Plaid Cymru AM Leanne Wood has expressed her concern at the amount of time Welsh prisoners are spending locked in their cells.

A Freedom of Information request found that the average number of hours that prisoners are allowed out of confinement has fallen for the last five years running.

On average, prisoners in Welsh jails were allowed out for nearly ten-and-a-half hours every day in 2004/05.  This dropped to 9.35 hours in 2008/09.  Usk/Prescoed has shown the most marked decrease with inmates allowed out for 11.69 hours in 2008/09, compared to 13.86 hours a day the previous year.

The privately-run Parc Prison near Bridgend also saw a significant drop with prisoners spending, on average, an hour less out of their cells in 2008/09 when compared to three years previous.

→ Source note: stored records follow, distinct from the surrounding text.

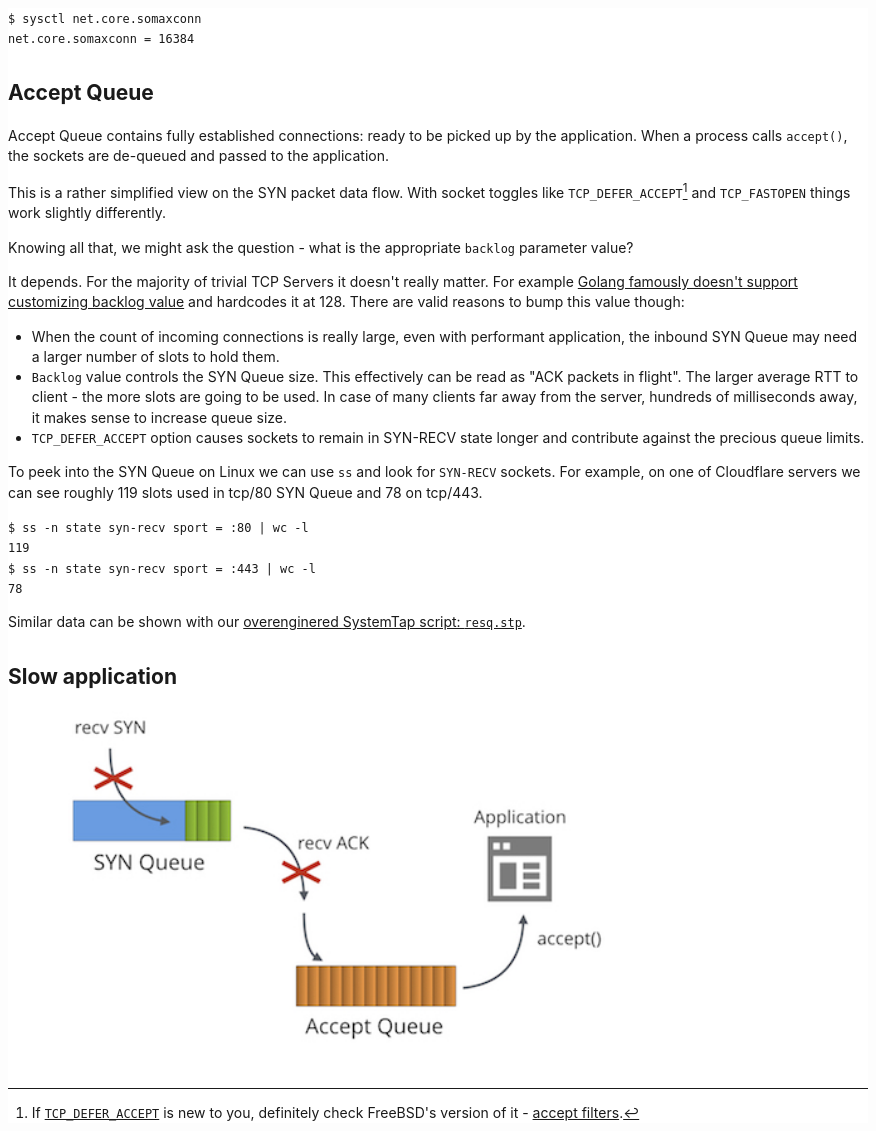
 ```
$ sysctl net.core.somaxconn
net.core.somaxconn = 16384
```

Accept Queue
------------

Accept Queue contains fully established connections: ready to be picked up by the application. When a process calls `accept()`, the sockets are de-queued and passed to the application.

This is a rather simplified view on the SYN packet data flow. With socket toggles like `TCP_DEFER_ACCEPT`[^2] and `TCP_FASTOPEN` things work slightly differently.

Knowing all that, we might ask the question - what is the appropriate `backlog` parameter value?

It depends. For the majority of trivial TCP Servers it doesn't really matter. For example [Golang famously doesn't support customizing backlog value](https://github.com/golang/go/issues/6079) and hardcodes it at 128. There are valid reasons to bump this value though:

 - When the count of incoming connections is really large, even with performant application, the inbound SYN Queue may need a larger number of slots to hold them.
 - `Backlog` value controls the SYN Queue size. This effectively can be read as "ACK packets in flight". The larger average RTT to client - the more slots are going to be used. In case of many clients far away from the server, hundreds of milliseconds away, it makes sense to increase queue size.
 - `TCP_DEFER_ACCEPT` option causes sockets to remain in SYN-RECV state longer and contribute against the precious queue limits.

To peek into the SYN Queue on Linux we can use `ss` and look for `SYN-RECV` sockets. For example, on one of Cloudflare servers we can see roughly 119 slots used in tcp/80 SYN Queue and 78 on tcp/443.

```
$ ss -n state syn-recv sport = :80 | wc -l
119
$ ss -n state syn-recv sport = :443 | wc -l
78
```

Similar data can be shown with our [overenginered SystemTap script: `resq.stp`](XXX).

Slow application
----------------

<div class="image" style="height:364px"><img style="height:336px;" src="full-accept.jpeg"></div>


[^1]: I'm simplifying, technically speaking SYN Queue stores not yet ESTABLISHED connections, not SYN packets themselves. With `TCP_SAVE_SYN` it gets close enough though.
[^2]: If [`TCP_DEFER_ACCEPT`](http://man7.org/linux/man-pages/man7/tcp.7.html) is new to you, definitely check FreeBSD's version of it - [accept filters](www.freebsd.org/cgi/man.cgi?query=accf_http&sektion=9).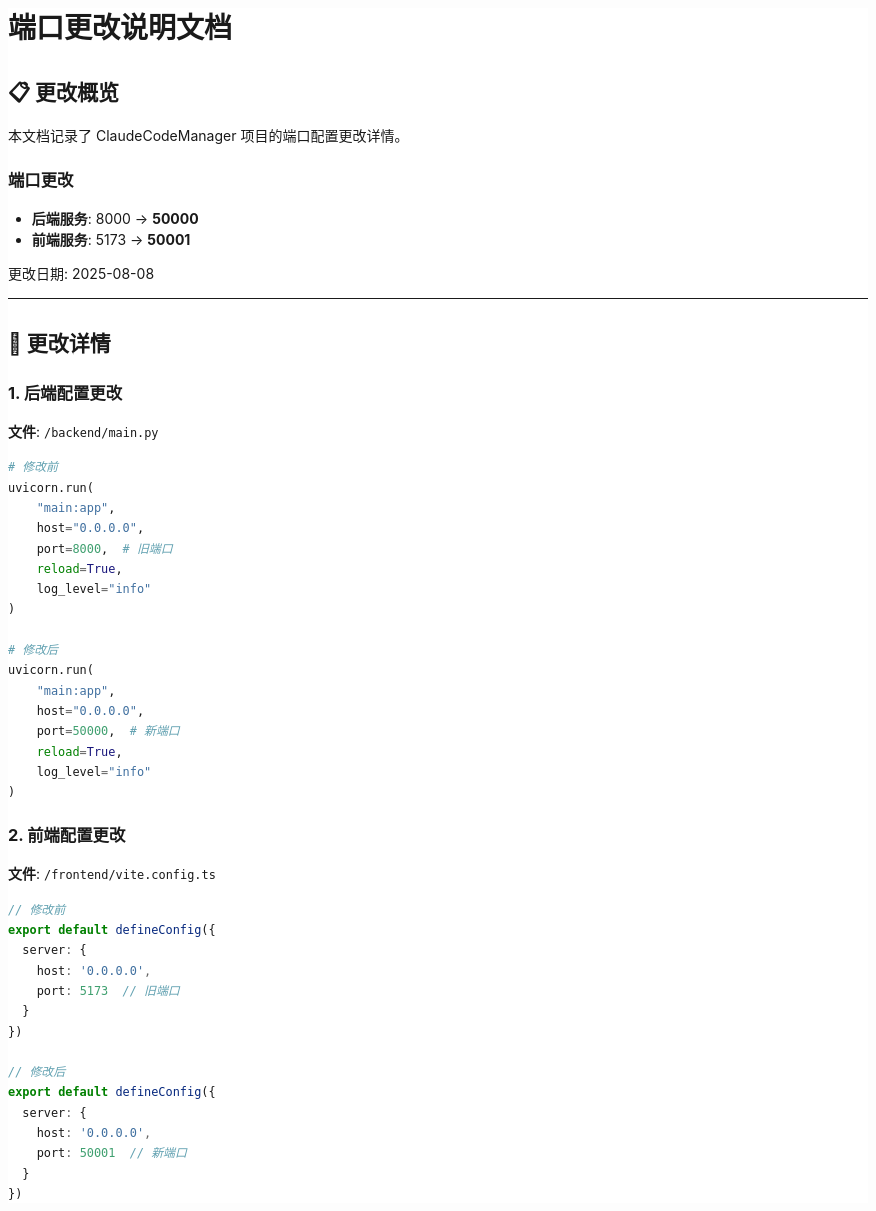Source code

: # 端口更改说明文档

## 📋 更改概览

本文档记录了 ClaudeCodeManager 项目的端口配置更改详情。

### 端口更改
- **后端服务**: 8000 → **50000**
- **前端服务**: 5173 → **50001**

更改日期: 2025-08-08

---

## 🔄 更改详情

### 1. 后端配置更改

**文件**: `/backend/main.py`
```python
# 修改前
uvicorn.run(
    "main:app",
    host="0.0.0.0",
    port=8000,  # 旧端口
    reload=True,
    log_level="info"
)

# 修改后  
uvicorn.run(
    "main:app",
    host="0.0.0.0",
    port=50000,  # 新端口
    reload=True,
    log_level="info"
)
```

### 2. 前端配置更改

**文件**: `/frontend/vite.config.ts`
```typescript
// 修改前
export default defineConfig({
  server: {
    host: '0.0.0.0',
    port: 5173  // 旧端口
  }
})

// 修改后
export default defineConfig({
  server: {
    host: '0.0.0.0',
    port: 50001  // 新端口
  }
})
```

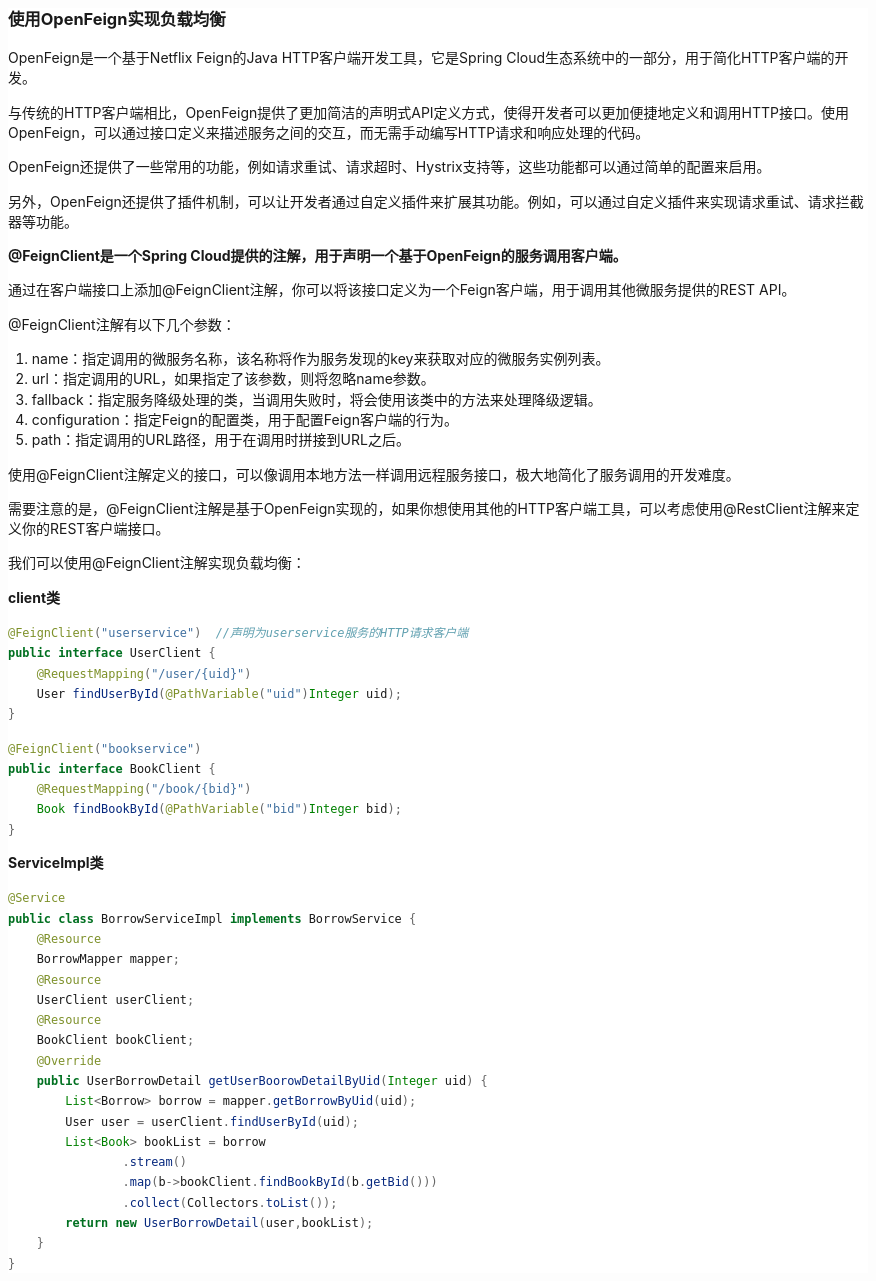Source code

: ### 使用OpenFeign实现负载均衡

OpenFeign是一个基于Netflix Feign的Java HTTP客户端开发工具，它是Spring Cloud生态系统中的一部分，用于简化HTTP客户端的开发。

与传统的HTTP客户端相比，OpenFeign提供了更加简洁的声明式API定义方式，使得开发者可以更加便捷地定义和调用HTTP接口。使用OpenFeign，可以通过接口定义来描述服务之间的交互，而无需手动编写HTTP请求和响应处理的代码。

OpenFeign还提供了一些常用的功能，例如请求重试、请求超时、Hystrix支持等，这些功能都可以通过简单的配置来启用。

另外，OpenFeign还提供了插件机制，可以让开发者通过自定义插件来扩展其功能。例如，可以通过自定义插件来实现请求重试、请求拦截器等功能。

**@FeignClient是一个Spring Cloud提供的注解，用于声明一个基于OpenFeign的服务调用客户端。**

通过在客户端接口上添加@FeignClient注解，你可以将该接口定义为一个Feign客户端，用于调用其他微服务提供的REST API。

@FeignClient注解有以下几个参数：

1. name：指定调用的微服务名称，该名称将作为服务发现的key来获取对应的微服务实例列表。
2. url：指定调用的URL，如果指定了该参数，则将忽略name参数。
3. fallback：指定服务降级处理的类，当调用失败时，将会使用该类中的方法来处理降级逻辑。
4. configuration：指定Feign的配置类，用于配置Feign客户端的行为。
5. path：指定调用的URL路径，用于在调用时拼接到URL之后。

使用@FeignClient注解定义的接口，可以像调用本地方法一样调用远程服务接口，极大地简化了服务调用的开发难度。

需要注意的是，@FeignClient注解是基于OpenFeign实现的，如果你想使用其他的HTTP客户端工具，可以考虑使用@RestClient注解来定义你的REST客户端接口。

我们可以使用@FeignClient注解实现负载均衡：

**client类**

```java
@FeignClient("userservice")  //声明为userservice服务的HTTP请求客户端
public interface UserClient {
    @RequestMapping("/user/{uid}")
    User findUserById(@PathVariable("uid")Integer uid);
}
```

```java
@FeignClient("bookservice")
public interface BookClient {
    @RequestMapping("/book/{bid}")
    Book findBookById(@PathVariable("bid")Integer bid);
}
```

**ServiceImpl类**

```java
@Service
public class BorrowServiceImpl implements BorrowService {
    @Resource
    BorrowMapper mapper;
    @Resource
    UserClient userClient;
    @Resource
    BookClient bookClient;
    @Override
    public UserBorrowDetail getUserBoorowDetailByUid(Integer uid) {
        List<Borrow> borrow = mapper.getBorrowByUid(uid);
        User user = userClient.findUserById(uid);
        List<Book> bookList = borrow
                .stream()
                .map(b->bookClient.findBookById(b.getBid()))
                .collect(Collectors.toList());
        return new UserBorrowDetail(user,bookList);
    }
}
```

The news comes a few months after research by Ms Wood’s office discovered that spending on education in Welsh prisons declined by seven per cent over 12 months.

Leanne Wood, who represents the South Wales Central region, said: “These figures are a concern because it seems that prisoners in Wales are, on average, spending more and more time locked in their cells.

“Being sent to prison should not just be about punishment.  Rehabilitation must be crucial component of a sentence custodial if anything is to be done to break the cycle of offending among some of the more persistent criminals.

“Public spending cuts that are planned will undoubtedly mean that fewer rehabilitation programmes will be run, resulting in more people remaining at risk of further offending when released.”

In her policy paper ‘Making Communities Safer’ from 2008, Ms Wood wrote: “We recognise that prison will be an inevitable outcome for some offenders.

“Prisoners should be entitled to a basic minimum standard of health, education, rehabilitation and resettlement services while serving their sentences and on release.

“Each prisoner should have an individual offending behaviour reduction plan aimed at avoiding future incarceration.”

In the paper, Ms Wood also called for powers to deal with police, prisons, probation, the courts and sentencing to be devolved to the Welsh Assembly, adding: “Under these circumstances, a Plaid Cymru government would pursue an alternative criminal justice strategy, focussing on tackling the causes of crime, reducing fear of crime and thereby making our communities safer.”